→ The task:
Rewrite the material below with every "locality" changed to "site" and everything else left the same. Omit the pictures.

--- Data provided ---

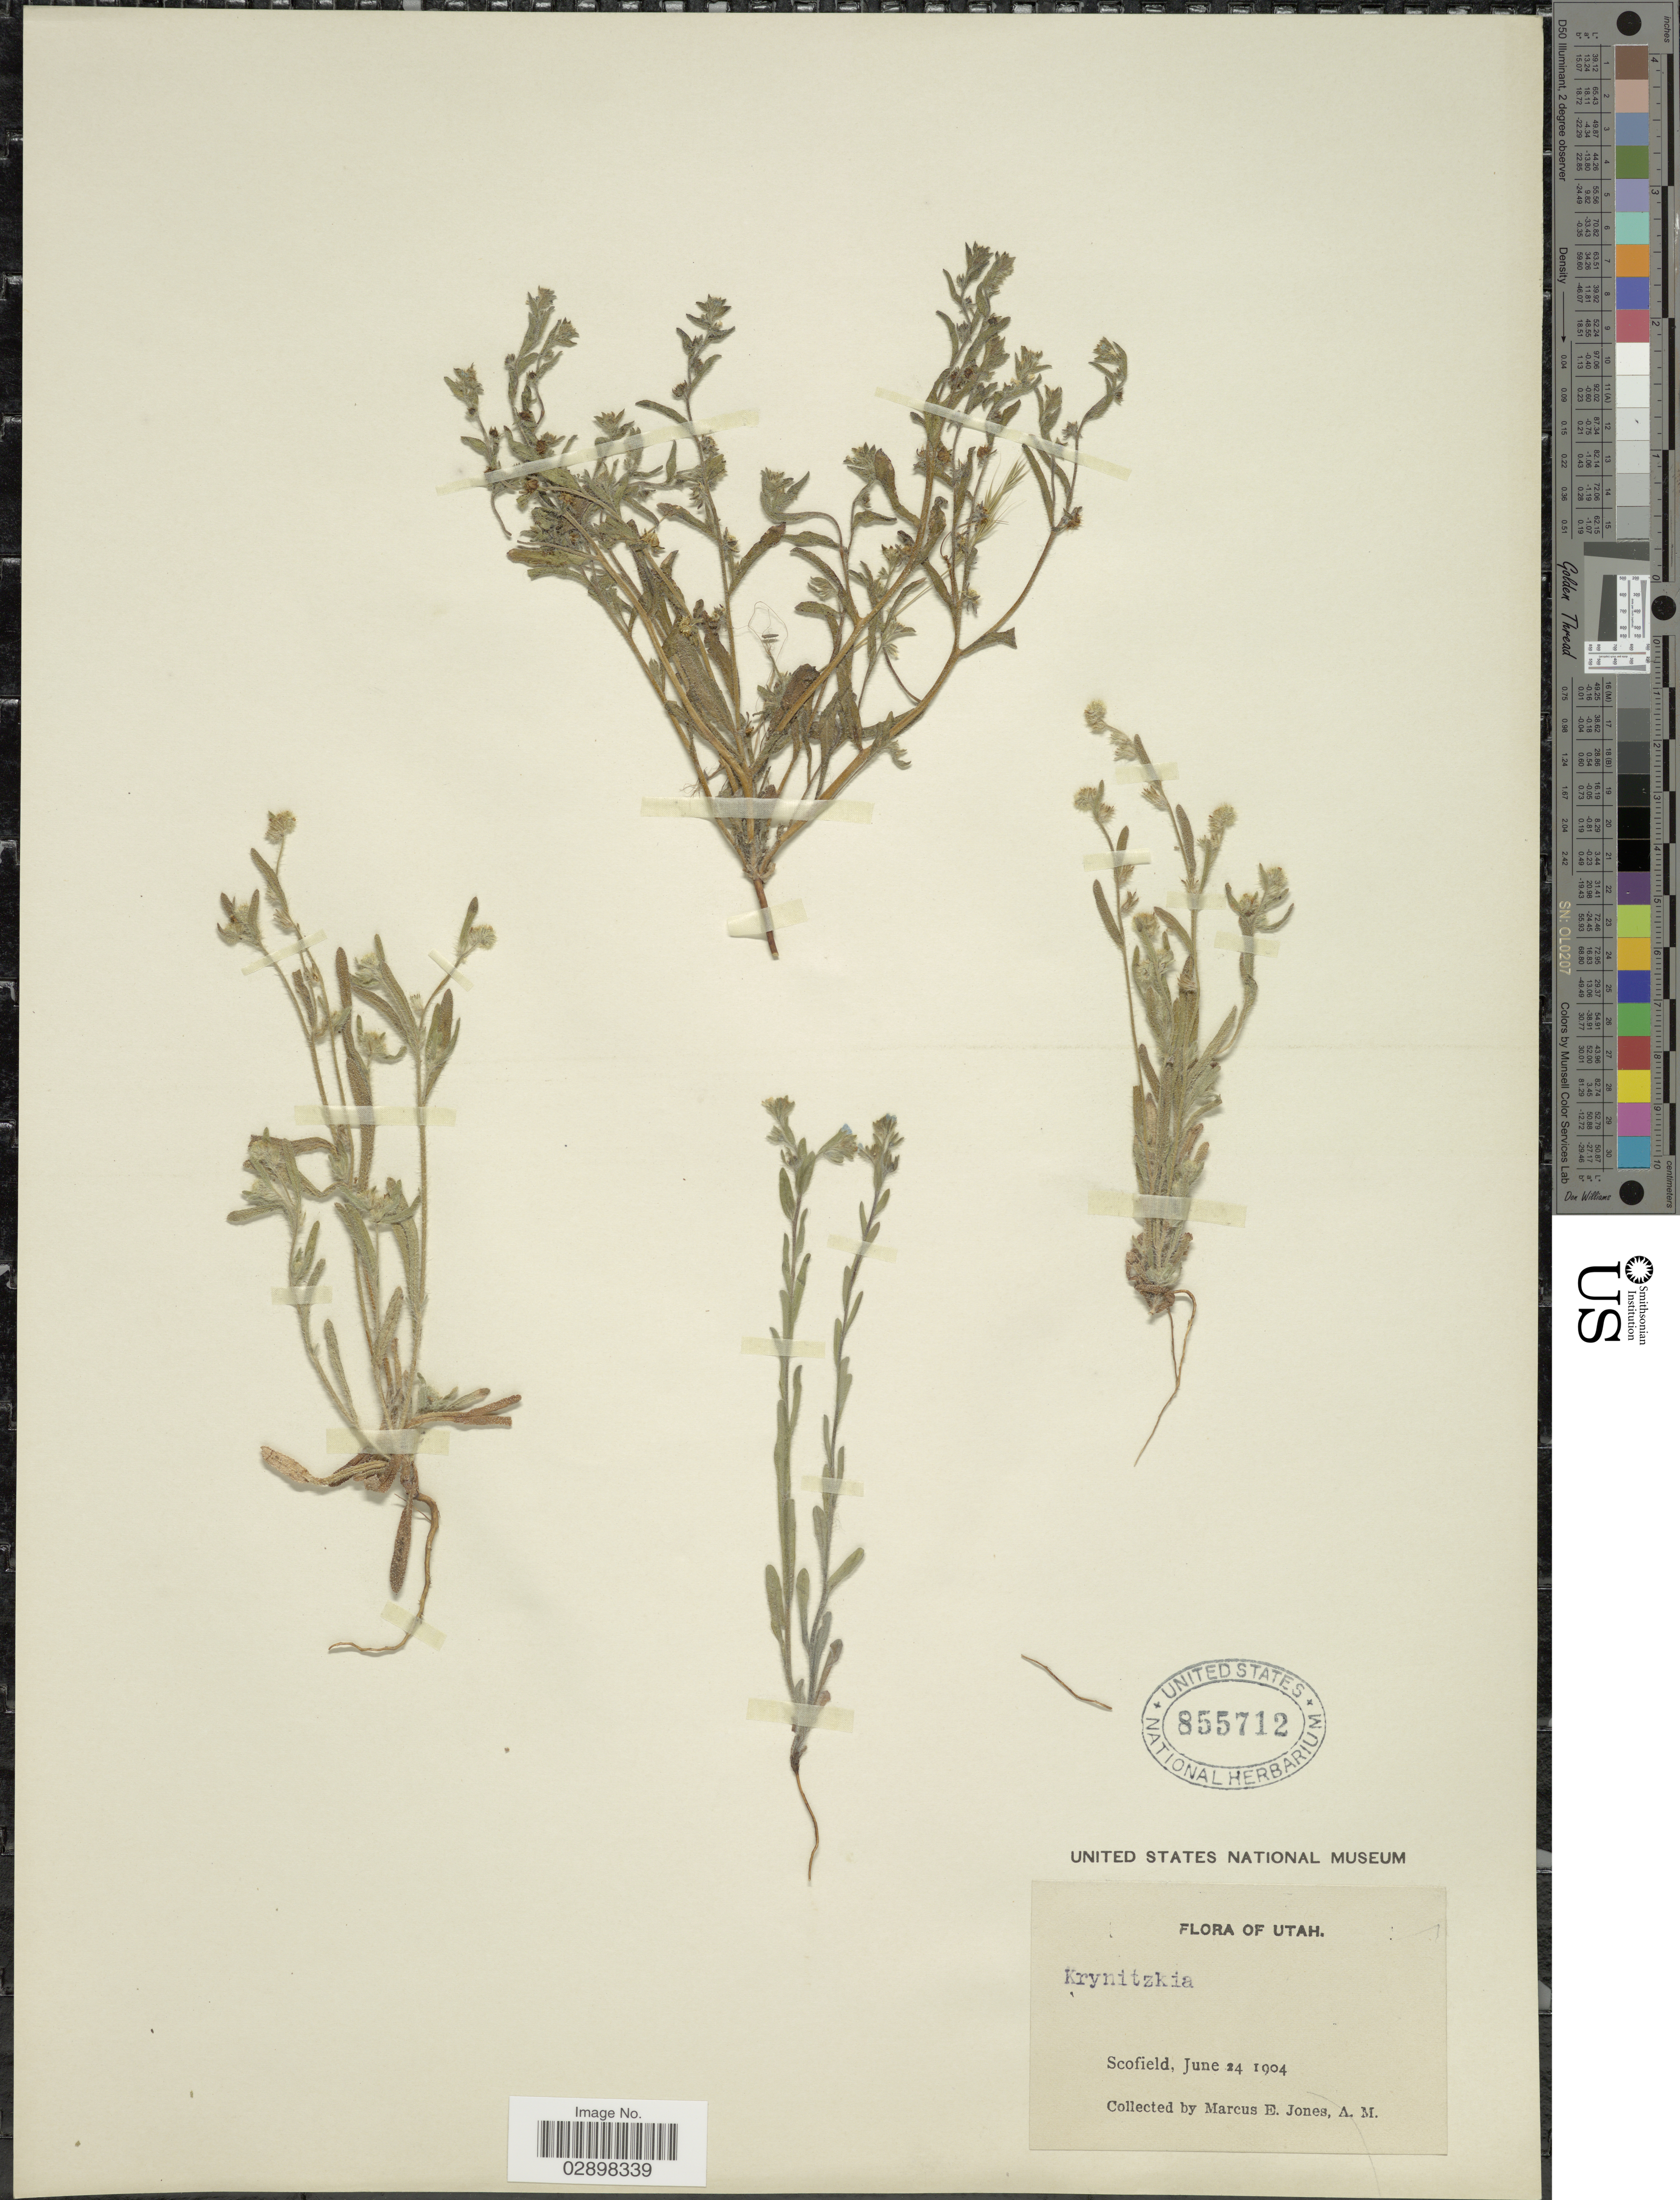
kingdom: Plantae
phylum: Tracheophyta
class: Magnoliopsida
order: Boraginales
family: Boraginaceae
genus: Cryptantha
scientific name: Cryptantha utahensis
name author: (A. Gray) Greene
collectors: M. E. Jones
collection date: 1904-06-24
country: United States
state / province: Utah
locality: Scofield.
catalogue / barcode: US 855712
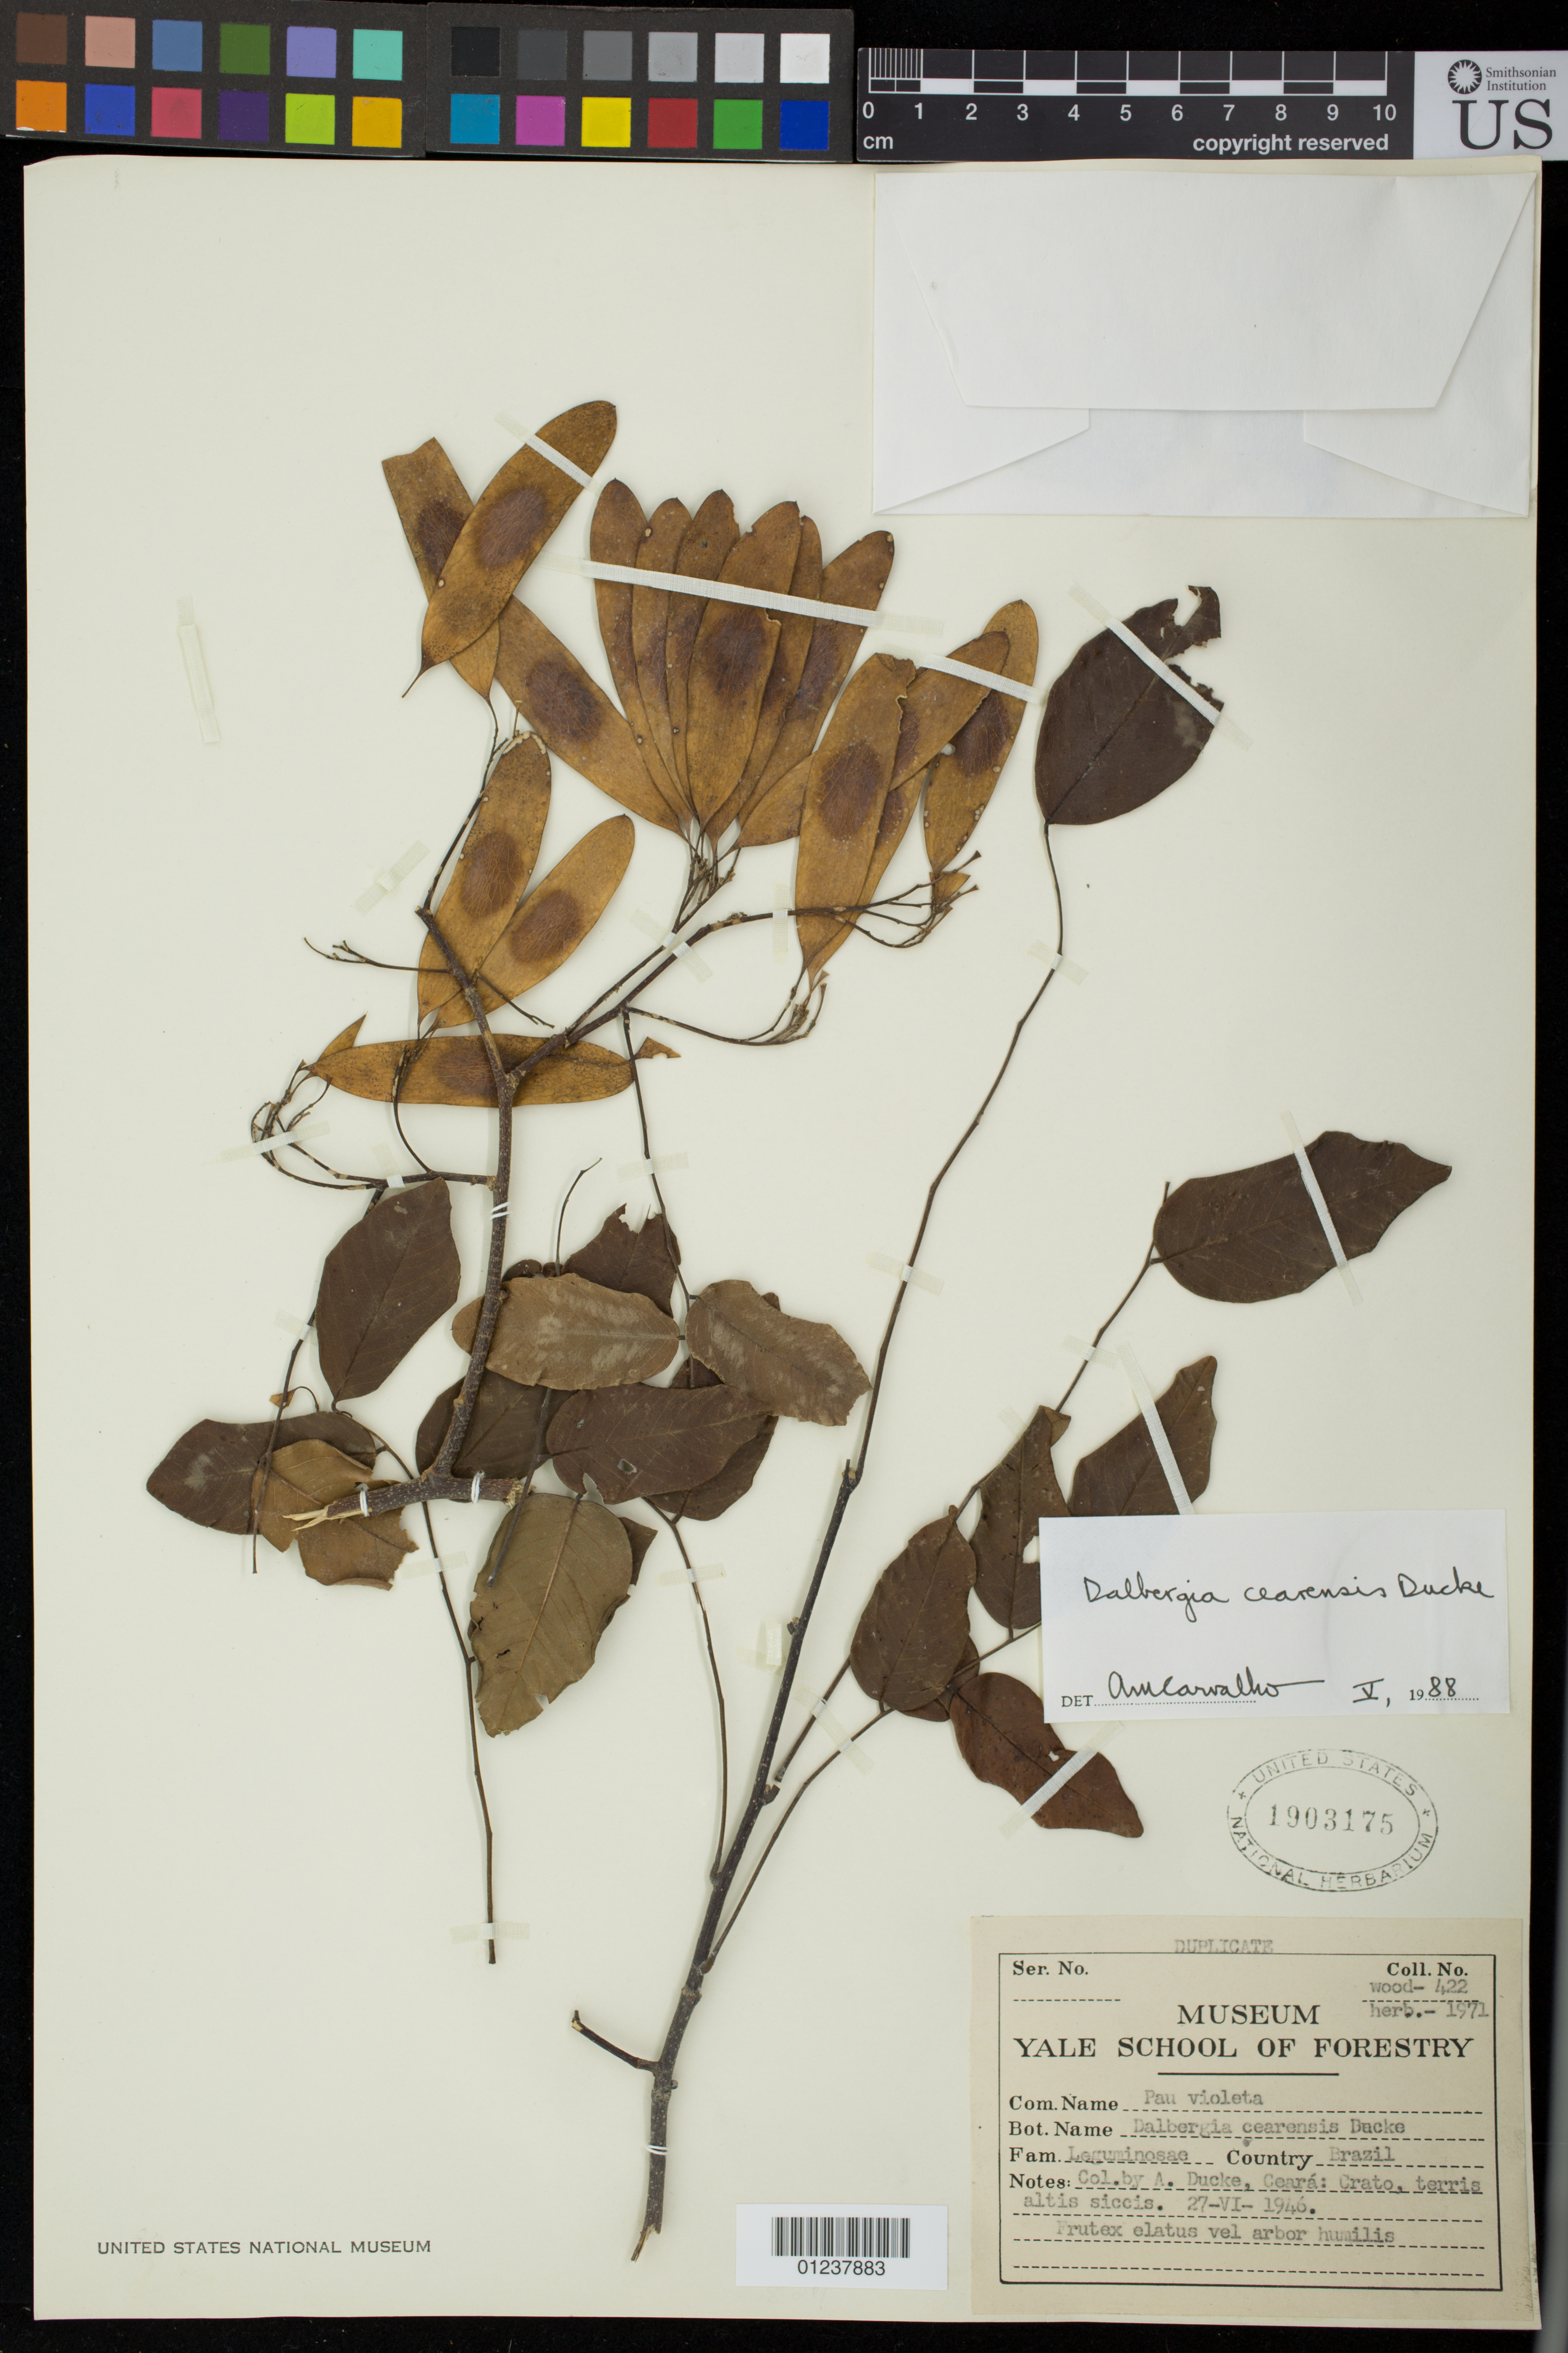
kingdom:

---

→ Task result:
kingdom: Plantae
phylum: Tracheophyta
class: Magnoliopsida
order: Boraginales
family: Boraginaceae
genus: Cryptantha
scientific name: Cryptantha utahensis
name author: (A. Gray) Greene
collectors: M. E. Jones
collection date: 1904-06-24
country: United States
state / province: Utah
site: Scofield.
catalogue / barcode: US 855712
kingdom:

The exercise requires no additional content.